While we could agree with this contention if it were supported by the facts, we think the short and simple answer to it is that under the undisputed facts of this case, considering the nature of the defense and the testimony of the witnesses, including the defendant himself, the court properly rejected defendant's theory of the case which, as the court properly said in refusing requested charge No. 3, if adopted would have in effect required a verdict for the defendant.

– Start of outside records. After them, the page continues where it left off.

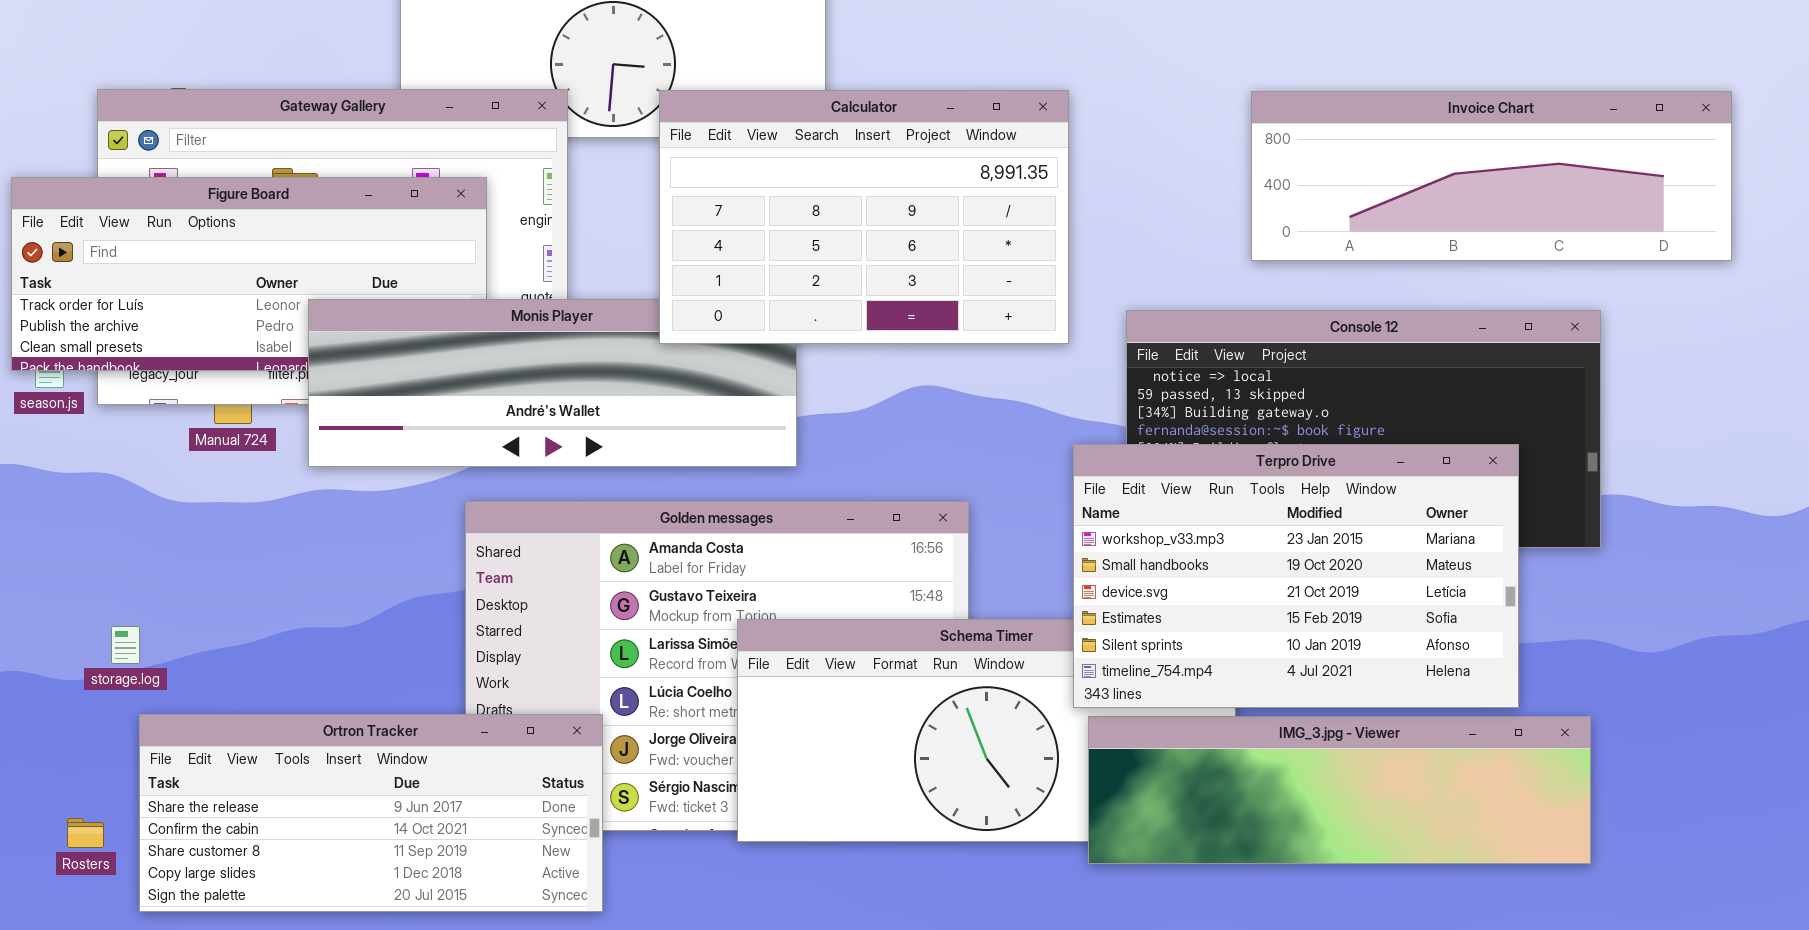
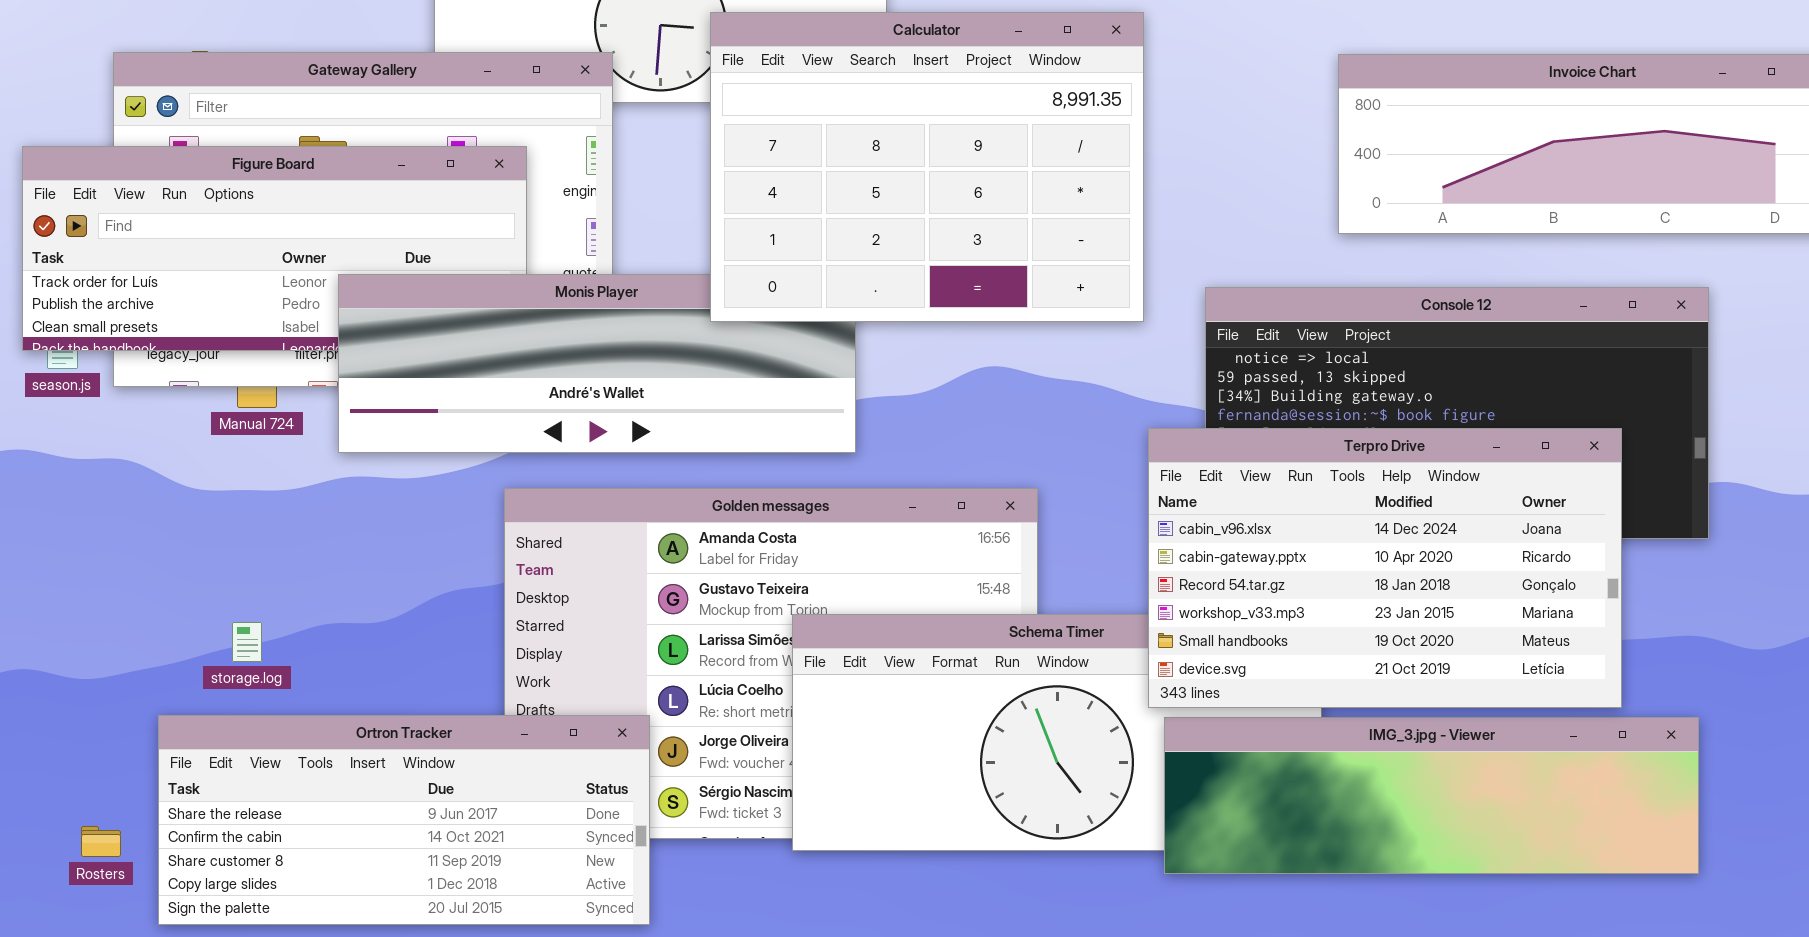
Calculator: [659,90,1069,344] -> [710,12,1144,322], resized
Terpro Drive: [1073,444,1519,708] -> [1148,428,1622,708], scrolled up 3 rows
storage.log: [111,626,140,664] -> [232,622,262,662], moved

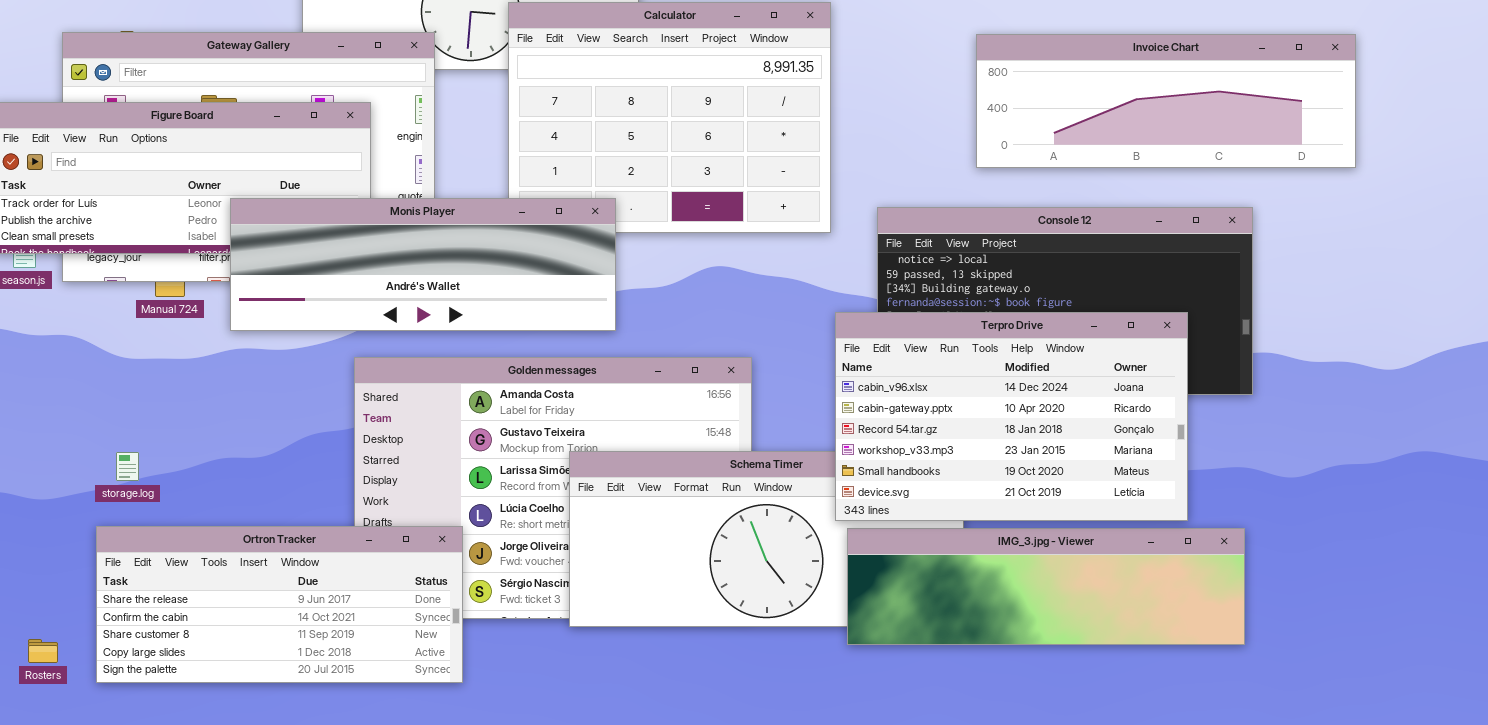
Monis Player: [338,274,856,453] -> [230,198,616,331], raised
storage.log: [232,622,262,662] -> [116,452,139,481], moved
Rosters: [81,826,121,857] -> [28,639,58,663], moved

In addition, the court gave the jury a full and adequate charge correctly presenting the issues in the case as the facts made them out in the evidence.

12

This same consideration answers specification No. 7, in which, pointing to the statement in the court's main charge: "The defendant on his part denies guilt and denies he was in a position to deliver any help to the Temco Aircraft Corporation even though the money was paid to him for such purpose"; the appellant assigns as error that the court did not there or elsewhere in the main charge give an affirmative direction to the jury that, if they found this issue in favor of the defendant, they would find him not guilty.

13

Defendant did not request such a charge, indeed, it was in complete contradiction to the charge which he had asked, that, to be found guilty, he must be in a position not merely to help but to make or guarantee the contract, and in addition, under the undisputed evidence, the charge ought not to have been given, because the evidence shows without conflict that the defendant was in a position to deliver some help, and such a charge would have therefore amounted to an instruction to acquit.

14

Of the specifications Nos. 9 to 18, inclusive, four, 9 to 13, deal with the rulings of the court in denying the motions to dismiss and to strike portions of the indictment, and in overruling appellant's objection to the government's bill of particulars, and it is sufficient to say that an examination of the record shows that they are completely without substance.

15

Of the objections 14 to 17, dealing with rulings of the court in the admission of evidence, it is sufficient, without setting them out or the record which supports them, to say that under the issues made and joined in this case, the rulings of the court did not constitute prejudicial error but represented the correct action required by the necessities of the case in the production of relevant evidence.

16

His final point, that where the court at the jury's request read the indictment to them, he should have read the bill of particulars also, is equally insubstantial. No case is cited which supports the contention. We think none can be found. The object and purpose of a bill of particulars is not to supplement or in anywise change or affect the indictment as an indictment. It is to better apprise the defendant of what he is expected to meet. The jury did not ask for and would not have known what to do with the bill of particulars. No useful purpose could have been served by reading it to the jury. Indeed it would have been error to read it. In short, no conceivable error is raised by the assignment.

17

No reversible error appearing, the judgment is

18

Affirmed.

Notes:

1

"Now comes the defendant, Odie Thomas Pipkin, and requests the Court to instruct the jury as follows:

"Gentlemen of the Jury: You are instructed as part of the law in this case that if the defendant did not have any authority to contract, make contracts, procure contracts, or guarantee contracts in his official position, which, if it was a fact at the time of the alleged offense, then this defendant could not be guilty of any offense and particularly the offense charged in the indictment and the Government's proof thereunder. Bearing this in mind, if you find and believe from the evidence that this defendant had no such authority as outlined above then, in that event, you will find the defendant not guilty, or if you should have a reasonable doubt thereof you must resolve such doubt in the defendant's favor and acquit him."